O ensino online, diz Maria, veio relevar o que estava disfarçado, “um ensino expositivo, onde não há discussão ou debate”. “É preciso uma renovação”, afirma, não só em Trás-os-Montes, mas a nível nacional.

“Quando percebemos que somos capazes de provocar a mudança, quando somos ouvidos pela reitoria... A representação dos estudantes torna-se quase viciante. Estamos sempre a contribuir para a evolução da qualidade do ensino”, conta a presidente, que já estranha os dias em que a associação não recebe e-mails a relatar os problemas dos alunos.

Ao longo do percurso no ensino superior, Maria Ferreira fez parte do núcleo de estudantes de Bioengenharia, do conselho pedagógico e académico, colaborou no departamento recreativo da associação académica, chegou à vice-presidência, e, depois, à presidência. Do que conhece da Universidade de Trás-os-Montes e Alto Douro, nunca sentiu o preconceito em relação ao género. O facto de nunca nenhuma mulher ter presidido à associação académica parece ter sido, afirma, “uma coincidência”.

“Se virmos que há mais mulheres nos cargos de dirigentes associativas, torna-se natural.
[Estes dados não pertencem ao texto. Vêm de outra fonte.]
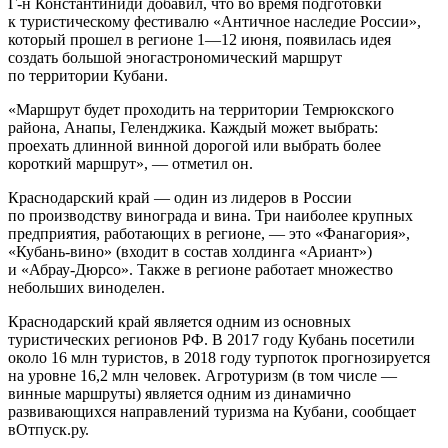
Г-н Константиниди добавил, что во время подготовки
к туристическому фестивалю «Античное наследие России»,
который прошел в регионе 1—12 июня, появилась идея
создать большой эногастрономический маршрут
по территории Кубани.
«Маршрут будет проходить на территории Темрюкского
района, Анапы, Геленджика. Каждый может выбрать:
проехать длинной винной дорогой или выбрать более
короткий маршрут», — отметил он.
Краснодарский край — один из лидеров в России
по производству винограда и вина. Три наиболее крупных
предприятия, работающих в регионе, — это «Фанагория»,
«Кубань-вино» (входит в состав холдинга «Ариант»)
и «Абрау-Дюрсо». Также в регионе работает множество
небольших виноделен.
Краснодарский край является одним из основных
туристических регионов РФ. В 2017 году Кубань посетили
около 16 млн туристов, в 2018 году турпоток прогнозируется
на уровне 16,2 млн человек. Агротуризм (в том числе —
винные маршруты) является одним из динамично
развивающихся направлений туризма на Кубани, сообщает
вОтпуск.ру.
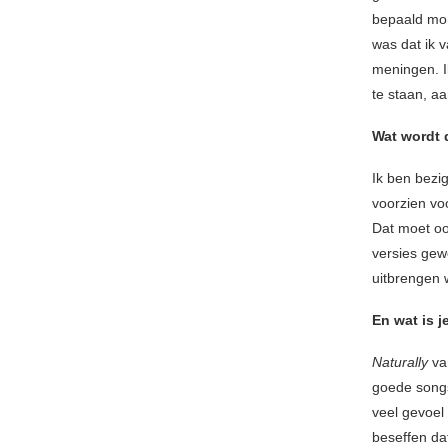
bepaald mom
was dat ik 
meningen. Ik
te staan, aa
Wat wordt 
Ik ben bezi
voorzien voo
Dat moet ook
versies gew
uitbrengen w
En wat is j
Naturally
van
goede songs,
veel gevoel
beseffen dat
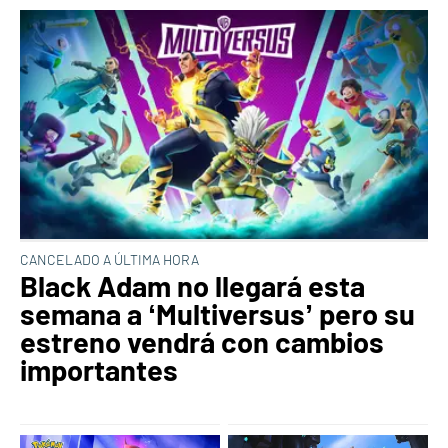
CANCELADO A ÚLTIMA HORA
Black Adam no llegará esta
semana a ‘Multiversus’ pero su
estreno vendrá con cambios
importantes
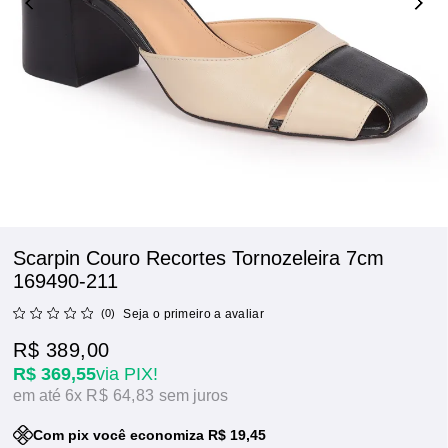
Scarpin Couro Recortes Tornozeleira 7cm
169490-211
(0)
Seja o primeiro a avaliar
R$ 389,00
R$ 369,55
via PIX!
6x
R$ 64,83
sem juros
Com pix você economiza R$ 19,45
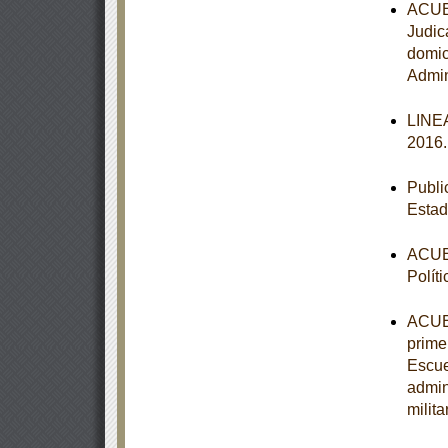
ACUER
Judic
domic
Admin
LINEA
2016
Publi
Estad
ACUER
Polít
ACUER
primer
Escue
admin
milit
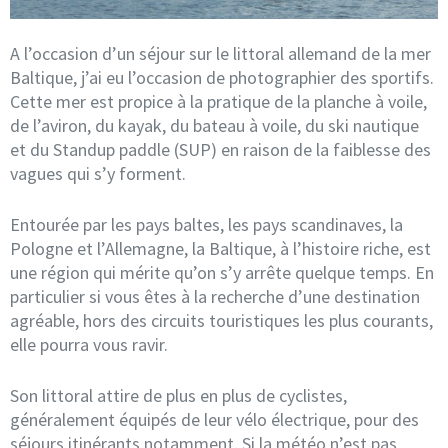
A l’occasion d’un séjour sur le littoral allemand de la mer
Baltique, j’ai eu l’occasion de photographier des sportifs.
Cette mer est propice à la pratique de la planche à voile,
de l’aviron, du kayak, du bateau à voile, du ski nautique
et du Standup paddle (SUP) en raison de la faiblesse des
vagues qui s’y forment.
Entourée par les pays baltes, les pays scandinaves, la
Pologne et l’Allemagne, la Baltique, à l’histoire riche, est
une région qui mérite qu’on s’y arrête quelque temps. En
particulier si vous êtes à la recherche d’une destination
agréable, hors des circuits touristiques les plus courants,
elle pourra vous ravir.
Son littoral attire de plus en plus de cyclistes,
généralement équipés de leur vélo électrique, pour des
séjours itinérants notamment. Si la météo n’est pas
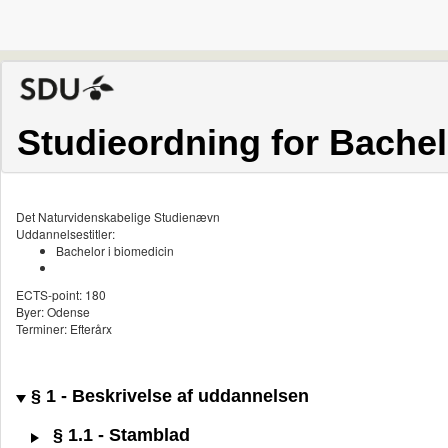
Studieordning for Bachel
Det Naturvidenskabelige Studienævn
Uddannelsestitler:
Bachelor i biomedicin
ECTS-point: 180
Byer: Odense
Terminer: Efterårx
§ 1 - Beskrivelse af uddannelsen
§ 1.1 - Stamblad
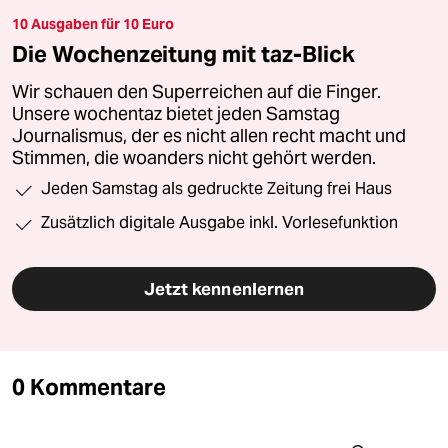
10 Ausgaben für 10 Euro
Die Wochenzeitung mit taz-Blick
Wir schauen den Superreichen auf die Finger.
Unsere wochentaz bietet jeden Samstag
Journalismus, der es nicht allen recht macht und
Stimmen, die woanders nicht gehört werden.
Jeden Samstag als gedruckte Zeitung frei Haus
Zusätzlich digitale Ausgabe inkl. Vorlesefunktion
Jetzt kennenlernen
0 Kommentare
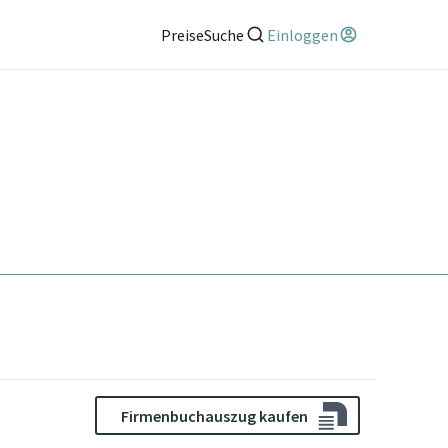
Preise
Suche
Einloggen
Firmenbuchauszug kaufen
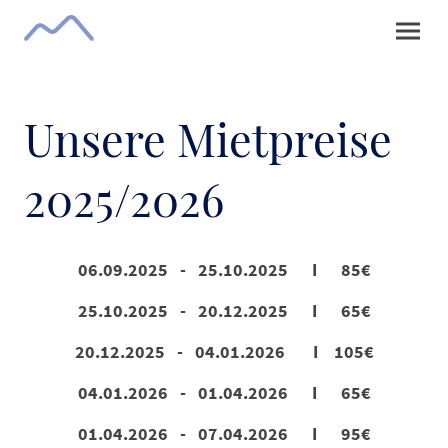
Unsere Mietpreise
2025/2026
06.09.2025 - 25.10.2025 I 85€
25.10.2025 - 20.12.2025 I 65€
20.12.2025 - 04.01.2026 I 105€
04.01.2026 - 01.04.2026 I 65€
01.04.2026 - 07.04.2026 I 95€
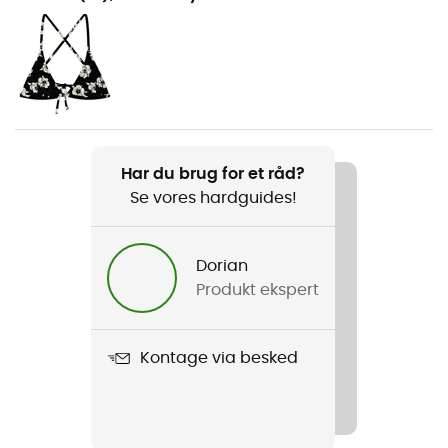
Vandsport
Køn
Dame
Produkt
Party Wave Cheeky Hipster Pant
Har du brug for et råd?
Se vores hardguides!
Materialer
86 % polyamide 14 % élasthanne
Dorian
Produkt ekspert
Kontage via besked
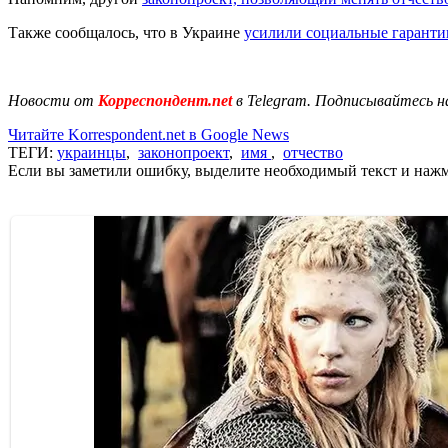
Также сообщалось, что в Украине
усилили социальные гаранти
Новости от
Корреспондент.net
в Telegram. Подписывайтесь н
Читайте Korrespondent.net в Google News
ТЕГИ:
украинцы
,
законопроект
,
имя
,
отчество
Если вы заметили ошибку, выделите необходимый текст и нажми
É um caminho alcançável”, diz Maria, de 21 anos. “Acho que na minha geração já não há tanto esse preconceito.”

Sofia Escária, antiga presidente da Federação Académica de Lisboa

Em 110 anos de história, Sofia Escária foi a primeira, e única, mulher presidente da Associação de Estudantes do Instituto Superior de Economia e Gestão da Universidade de Lisboa (ISEG). Em 2019, assumiu a presidência da Federação Académica de Lisboa, uma federação recente, com apenas seis anos, mas que já representa cerca de 60 mil estudantes de Lisboa. Deixou o lugar na direcção no final de Fevereiro de 2021.

Mais do que uma vez confessaram a Sofia que, no início do seu trabalho na Federação Académica, sentiram necessidade de a testar, de perceber até onde podiam ir. “Teceram, por vezes, comentários machistas. Já me disseram: ‘Essa conversa de serem mulheres fortes e independentes significa que não o são, ou não teriam necessidade de o afirmar.’ E eu ficava muito revoltada.” Recebeu, também, muitos conselhos: “Não fales com a tua voz normal, senão vão achar que és uma querida e vão abusar da tua confiança” ou “Não podes ser tão assertiva! Vão achar que és arrogante”.

“Se somos assertivas, somos histéricas, arrogantes, mandonas. Enquanto os homens são puramente confiantes, sabem do que falam. Infelizmente, esta visão ainda é uma realidade”, afirma.

Durante a campanha para a candidatura à Associação de Estudantes do ISEG, foi também comparada à personagem Lisa Simpson, nas páginas humorísticas de memes nas redes sociais, criadas frequentemente pelos alunos de cada curso ou faculdade. Para si, a comparação foi, na verdade, um elogio, porque “a Lisa é inteligente, boa aluna, veste-se bem, é bonita, é feminista, tem imensa assertividade e confiança”.

Sofia Escária sentiu que a “objectificação do género” continuava bem presente no meio académico, e, por isso, ainda é necessário discutir a ausência de representatividade das mulheres. “Elas existem nas associações, nas faculdades, porque é que não há mais mulheres presidentes? É porque o contexto não as incentiva? Porque não têm interesse? Porque sentem que não são capazes? É falta de perfil? Eu duvido.”